A wildly popular clip from one of his videos about the Dutch nitrate crisis offers a classic conspiracy theory mashup: a tangle of claims that may be true in other contexts, random accusations, scapegoating and resonances with some old and very ugly tropes. He claims that “this whole fertiliser situation is a scam”. The real objective is “to bankrupt the farmers so their land can be grabbed”. This “shows you how the Great Reset operates”, using “globalist” regulations to throw farmers off their land. He claims it’s “connected to the land grab of Bill Gates” and the “corruption of companies like Monsanto”.
In reality, the Dutch government was forced to act by a legal ruling, as levels of nitrate pollution, largely from livestock farms, break European law. Its attempts to curb this pollution have nothing to do with the World Economic Forum and its vacuous rhetoric about a “Great Reset”. Or with Bill Gates. Or with Monsanto, which hasn’t existed since 2018 when it was bought by Bayer. So why mention them? Perhaps because these terms have become potent click triggers.
Brand is repeating claims first made by far-right conspiracists, who have piled into this issue, claiming that the nitrate crisis is a pretext to seize land from farmers, in whom, they claim, true Dutch identity is vested, and hand it to asylum seekers and other immigrants. It’s a version of the “great replacement” conspiracy theory, itself a reworking of the Nazis’ blood and soil tropes about protecting the “rooted” and “authentic” people – in whom “racial purity” and “true” German identity was vested – from “cosmopolitan” and “alien” forces (ie Jews). Brand may not realise this, as the language has changed a little – “cosmopolitans” have become “globalists”, “aliens” have become “immigrants” – but the themes have not.

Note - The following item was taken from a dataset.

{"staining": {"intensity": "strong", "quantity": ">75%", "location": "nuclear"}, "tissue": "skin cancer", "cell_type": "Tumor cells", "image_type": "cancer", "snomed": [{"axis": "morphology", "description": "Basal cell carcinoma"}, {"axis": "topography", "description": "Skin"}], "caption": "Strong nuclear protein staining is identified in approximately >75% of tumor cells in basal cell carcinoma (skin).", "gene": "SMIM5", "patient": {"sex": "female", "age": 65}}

On and drearily on he goes. He manages to confuse the World Health Organization’s call for better pandemic surveillance (by which it means the tracking of infectious diseases) with coercive surveillance of the population, creating “centralised systems of control where you are ultimately a serf”.

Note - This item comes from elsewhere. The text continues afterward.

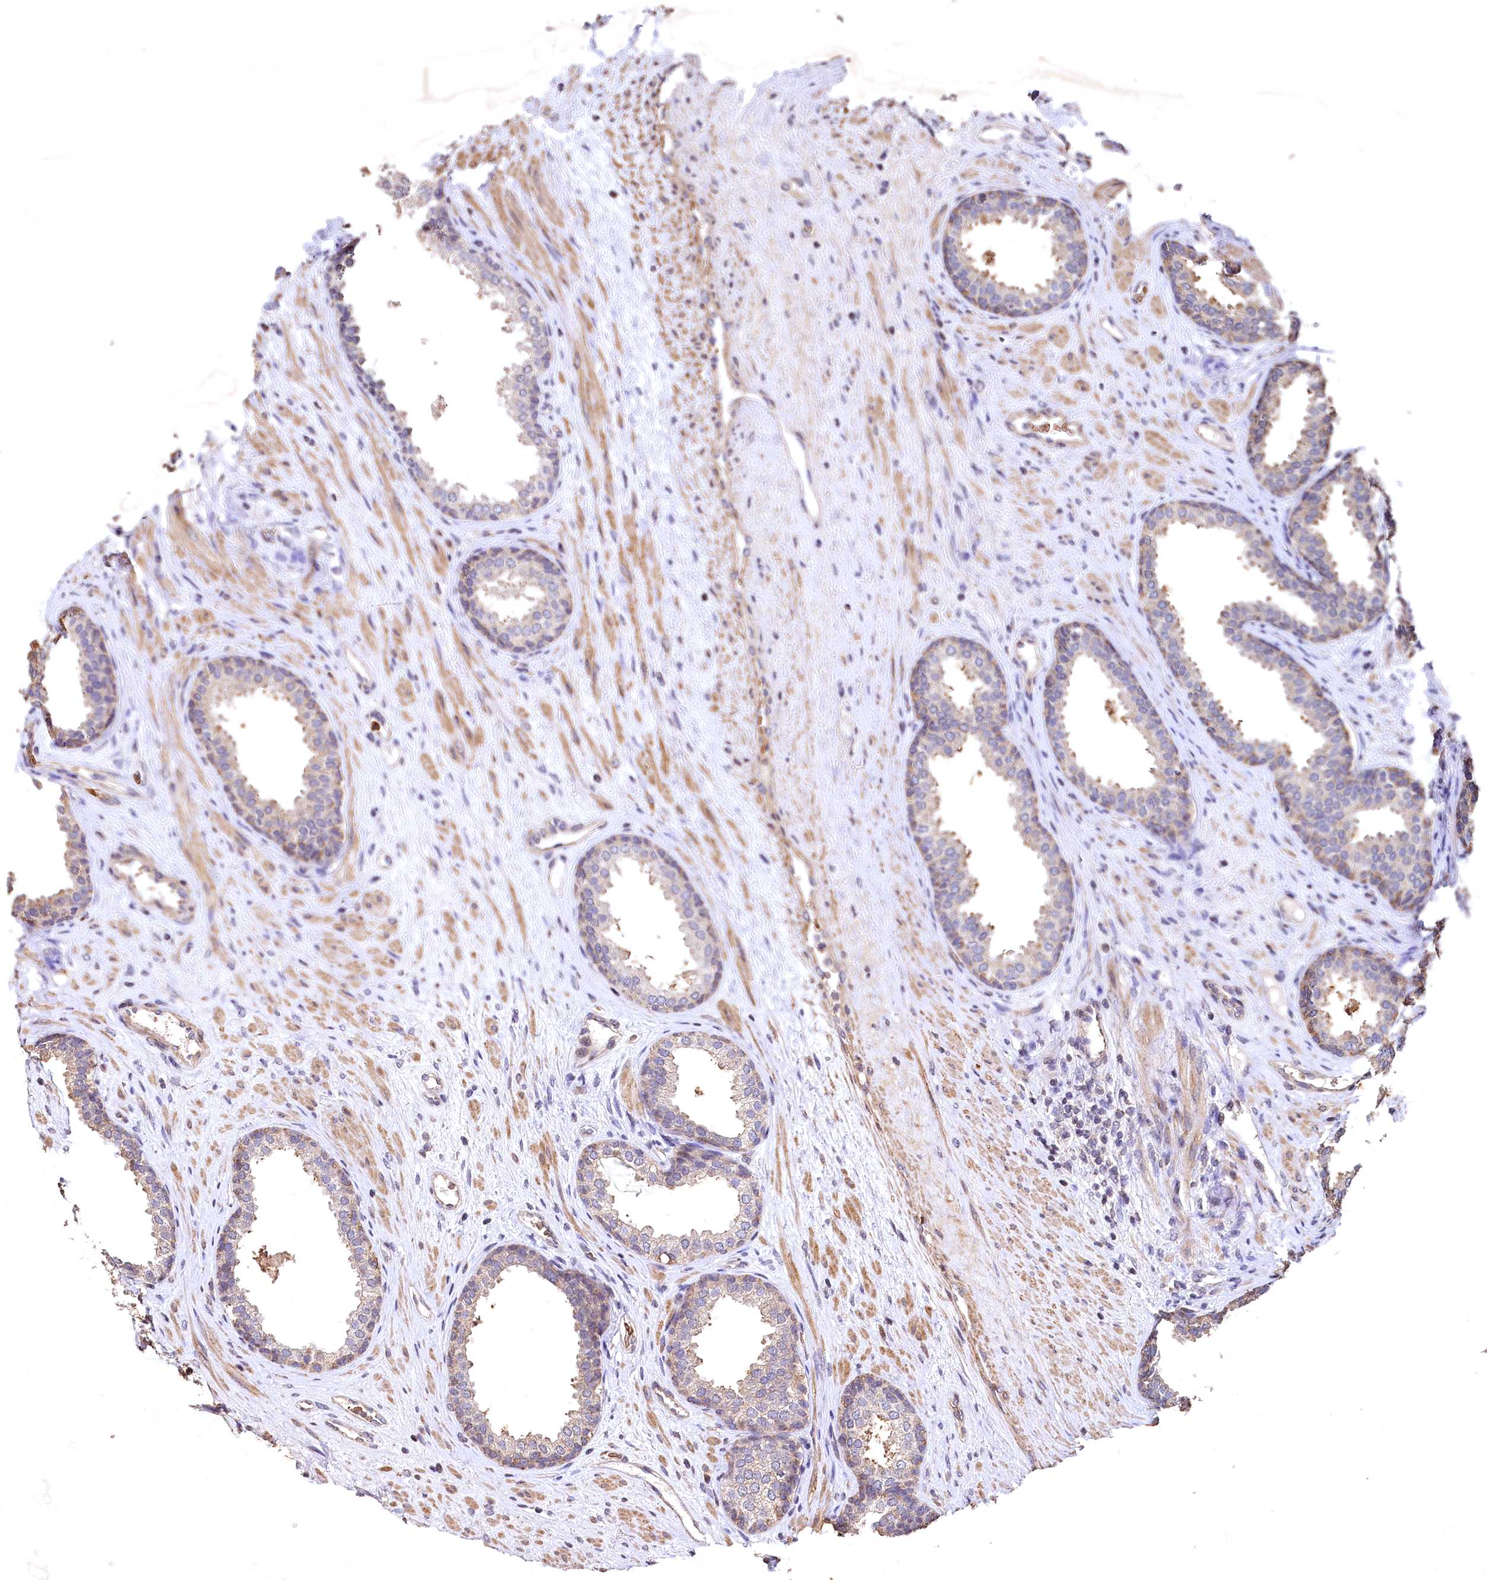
{"staining": {"intensity": "weak", "quantity": "<25%", "location": "cytoplasmic/membranous"}, "tissue": "prostate", "cell_type": "Glandular cells", "image_type": "normal", "snomed": [{"axis": "morphology", "description": "Normal tissue, NOS"}, {"axis": "topography", "description": "Prostate"}], "caption": "The micrograph exhibits no staining of glandular cells in unremarkable prostate. (Brightfield microscopy of DAB (3,3'-diaminobenzidine) immunohistochemistry (IHC) at high magnification).", "gene": "SPTA1", "patient": {"sex": "male", "age": 76}}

Some of his many rants about Bill Gates are illustrated with an image of the man wearing a multicoloured lapel badge, helpfully circled in red. This speaks to another widespread conspiracy theory: those who wear this badge are members of a secret organisation conspiring to control the world (so secret they stick it on their jackets). In reality, it shows support for the UN sustainable development goals.

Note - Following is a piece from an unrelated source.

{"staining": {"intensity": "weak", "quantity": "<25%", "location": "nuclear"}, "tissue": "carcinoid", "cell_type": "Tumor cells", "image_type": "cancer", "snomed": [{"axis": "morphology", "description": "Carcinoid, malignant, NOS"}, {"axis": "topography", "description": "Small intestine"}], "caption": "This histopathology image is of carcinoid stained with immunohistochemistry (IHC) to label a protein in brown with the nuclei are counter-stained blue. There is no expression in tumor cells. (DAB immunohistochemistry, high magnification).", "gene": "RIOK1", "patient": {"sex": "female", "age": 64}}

Such claims are not just wrong. They are wearyingly, boringly wrong. But, to judge by the figures (he has more than 6 million subscribers on YouTube), the audience loves them.
Some of his theories, such as his recent obsession with UFOs, are innocuous enough. Others have potential to do great harm. There’s the risk to the people scapegoated, such as Fauci, Schwab and Pelosi: subjects of conspiracy theories often become targets of violence. There are the risks misleading claims present to public health. And bizarre stories about shadowy “elites” protect real elites from scrutiny and challenge.
While I’m not suggesting this is his purpose, it’s a tactic used deliberately by powerful people to disarm those who might otherwise hold them to account. Donald Trump’s former chief strategist, Steve Bannon, had a term for it: “flood the zone with shit”. As Naomi Klein has shown, the Great Reset conspiracy theory was conceived by a staffer at the Heartland Institute, a US lobby group that has promoted climate denial and other billionaire-friendly positions. It’s a bastardisation of her shock doctrine hypothesis, distracting people from the malfeasance of those with real power.